**** Records for the exercise

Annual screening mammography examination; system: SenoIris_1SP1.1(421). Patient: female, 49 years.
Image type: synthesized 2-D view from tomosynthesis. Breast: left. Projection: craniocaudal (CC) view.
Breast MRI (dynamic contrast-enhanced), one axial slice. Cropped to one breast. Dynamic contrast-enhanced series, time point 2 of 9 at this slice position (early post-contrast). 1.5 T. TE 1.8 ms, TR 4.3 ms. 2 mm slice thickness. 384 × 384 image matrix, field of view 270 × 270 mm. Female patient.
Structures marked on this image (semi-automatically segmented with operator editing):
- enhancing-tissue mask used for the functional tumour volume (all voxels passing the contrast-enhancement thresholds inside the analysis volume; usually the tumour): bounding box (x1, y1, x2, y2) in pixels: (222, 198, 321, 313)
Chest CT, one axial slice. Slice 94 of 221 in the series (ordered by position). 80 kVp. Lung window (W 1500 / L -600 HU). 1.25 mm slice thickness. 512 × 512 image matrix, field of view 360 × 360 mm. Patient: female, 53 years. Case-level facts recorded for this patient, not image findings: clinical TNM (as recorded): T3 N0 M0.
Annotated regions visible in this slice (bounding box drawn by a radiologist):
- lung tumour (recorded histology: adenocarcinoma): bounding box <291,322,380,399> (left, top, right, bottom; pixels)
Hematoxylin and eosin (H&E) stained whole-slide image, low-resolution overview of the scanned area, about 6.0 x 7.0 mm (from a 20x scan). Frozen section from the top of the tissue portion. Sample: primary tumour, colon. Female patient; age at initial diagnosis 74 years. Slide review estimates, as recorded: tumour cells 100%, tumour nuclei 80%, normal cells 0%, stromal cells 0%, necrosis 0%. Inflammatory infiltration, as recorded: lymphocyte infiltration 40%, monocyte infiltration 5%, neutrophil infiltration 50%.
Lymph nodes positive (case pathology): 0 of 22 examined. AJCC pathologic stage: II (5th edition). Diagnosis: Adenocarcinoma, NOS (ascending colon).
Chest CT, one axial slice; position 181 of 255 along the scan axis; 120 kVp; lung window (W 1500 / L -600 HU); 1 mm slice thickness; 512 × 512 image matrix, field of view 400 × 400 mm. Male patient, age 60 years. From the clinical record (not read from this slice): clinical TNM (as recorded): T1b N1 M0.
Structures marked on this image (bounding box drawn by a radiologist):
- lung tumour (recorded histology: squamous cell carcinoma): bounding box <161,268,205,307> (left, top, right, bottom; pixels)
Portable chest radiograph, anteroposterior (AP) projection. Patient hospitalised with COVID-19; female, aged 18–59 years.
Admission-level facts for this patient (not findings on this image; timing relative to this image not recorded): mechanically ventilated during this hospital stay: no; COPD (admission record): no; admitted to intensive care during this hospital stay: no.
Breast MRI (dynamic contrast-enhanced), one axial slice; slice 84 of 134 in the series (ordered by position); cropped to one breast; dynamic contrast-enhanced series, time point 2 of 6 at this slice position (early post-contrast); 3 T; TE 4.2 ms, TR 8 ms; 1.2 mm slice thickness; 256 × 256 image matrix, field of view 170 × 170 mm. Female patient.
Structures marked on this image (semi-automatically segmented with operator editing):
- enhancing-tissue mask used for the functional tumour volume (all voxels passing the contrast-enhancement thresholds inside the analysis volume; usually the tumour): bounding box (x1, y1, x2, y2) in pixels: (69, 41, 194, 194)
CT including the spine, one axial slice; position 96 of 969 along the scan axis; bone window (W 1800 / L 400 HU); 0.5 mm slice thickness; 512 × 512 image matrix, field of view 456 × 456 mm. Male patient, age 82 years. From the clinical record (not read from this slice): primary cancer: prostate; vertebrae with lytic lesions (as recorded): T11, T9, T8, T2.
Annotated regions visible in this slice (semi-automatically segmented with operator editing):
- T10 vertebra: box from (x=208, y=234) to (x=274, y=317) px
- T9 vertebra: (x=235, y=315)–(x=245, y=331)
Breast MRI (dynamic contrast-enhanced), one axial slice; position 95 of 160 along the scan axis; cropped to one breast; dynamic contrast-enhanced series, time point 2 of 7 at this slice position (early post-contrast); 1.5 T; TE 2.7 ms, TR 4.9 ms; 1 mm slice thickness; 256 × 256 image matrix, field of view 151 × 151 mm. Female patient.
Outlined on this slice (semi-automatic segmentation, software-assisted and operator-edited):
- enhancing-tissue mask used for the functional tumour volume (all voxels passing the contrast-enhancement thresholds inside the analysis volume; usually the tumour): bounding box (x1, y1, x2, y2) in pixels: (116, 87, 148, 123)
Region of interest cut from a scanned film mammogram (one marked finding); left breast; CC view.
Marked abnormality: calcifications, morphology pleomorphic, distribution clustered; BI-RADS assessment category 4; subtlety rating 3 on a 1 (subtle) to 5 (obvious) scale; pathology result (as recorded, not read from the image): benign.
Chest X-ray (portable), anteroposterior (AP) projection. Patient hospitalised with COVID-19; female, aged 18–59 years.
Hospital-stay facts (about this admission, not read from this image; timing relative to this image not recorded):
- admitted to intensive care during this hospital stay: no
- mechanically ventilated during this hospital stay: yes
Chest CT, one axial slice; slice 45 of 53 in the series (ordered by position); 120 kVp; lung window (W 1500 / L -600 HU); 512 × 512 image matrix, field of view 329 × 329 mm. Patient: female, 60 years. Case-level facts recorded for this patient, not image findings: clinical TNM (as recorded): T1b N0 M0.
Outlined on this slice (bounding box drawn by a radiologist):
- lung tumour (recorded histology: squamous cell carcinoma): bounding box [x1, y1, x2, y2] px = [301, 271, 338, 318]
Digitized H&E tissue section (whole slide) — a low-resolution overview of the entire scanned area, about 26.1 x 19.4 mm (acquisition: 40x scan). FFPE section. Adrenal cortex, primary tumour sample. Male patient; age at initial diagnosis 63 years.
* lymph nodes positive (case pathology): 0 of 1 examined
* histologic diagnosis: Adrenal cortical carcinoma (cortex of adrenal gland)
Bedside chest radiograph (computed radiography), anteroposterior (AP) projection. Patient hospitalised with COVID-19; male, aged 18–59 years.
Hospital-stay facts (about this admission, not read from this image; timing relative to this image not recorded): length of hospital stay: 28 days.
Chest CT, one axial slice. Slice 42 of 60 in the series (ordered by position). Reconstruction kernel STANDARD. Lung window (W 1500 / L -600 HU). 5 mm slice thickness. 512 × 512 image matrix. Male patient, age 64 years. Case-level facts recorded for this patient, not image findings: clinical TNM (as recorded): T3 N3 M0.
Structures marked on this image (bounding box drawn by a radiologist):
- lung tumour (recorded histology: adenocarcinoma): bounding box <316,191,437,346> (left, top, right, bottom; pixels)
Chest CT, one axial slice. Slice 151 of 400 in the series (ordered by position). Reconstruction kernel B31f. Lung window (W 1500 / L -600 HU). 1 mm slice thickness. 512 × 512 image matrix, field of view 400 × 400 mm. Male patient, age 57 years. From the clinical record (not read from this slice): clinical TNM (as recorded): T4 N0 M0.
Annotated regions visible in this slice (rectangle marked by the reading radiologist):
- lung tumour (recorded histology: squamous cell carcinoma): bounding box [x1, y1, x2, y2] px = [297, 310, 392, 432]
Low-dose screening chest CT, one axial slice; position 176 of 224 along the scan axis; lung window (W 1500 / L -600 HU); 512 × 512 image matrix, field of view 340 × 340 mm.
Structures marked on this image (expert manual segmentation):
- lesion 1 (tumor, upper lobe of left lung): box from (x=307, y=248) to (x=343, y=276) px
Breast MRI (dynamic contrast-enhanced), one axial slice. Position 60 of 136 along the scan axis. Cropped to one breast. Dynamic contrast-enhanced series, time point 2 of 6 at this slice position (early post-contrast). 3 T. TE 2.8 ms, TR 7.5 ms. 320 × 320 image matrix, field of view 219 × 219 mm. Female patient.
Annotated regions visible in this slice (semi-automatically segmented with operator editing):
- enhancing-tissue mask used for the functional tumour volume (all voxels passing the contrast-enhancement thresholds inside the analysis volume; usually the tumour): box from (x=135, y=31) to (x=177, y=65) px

********

= Work task =
Copy, please, exactly the lines that start at the first line of the data and end at the line containing "Image type: synthesized", both kept and no others.

= Task response =
Annual screening mammography examination; system: SenoIris_1SP1.1(421). Patient: female, 49 years.
Image type: synthesized 2-D view from tomosynthesis. Breast: left. Projection: craniocaudal (CC) view.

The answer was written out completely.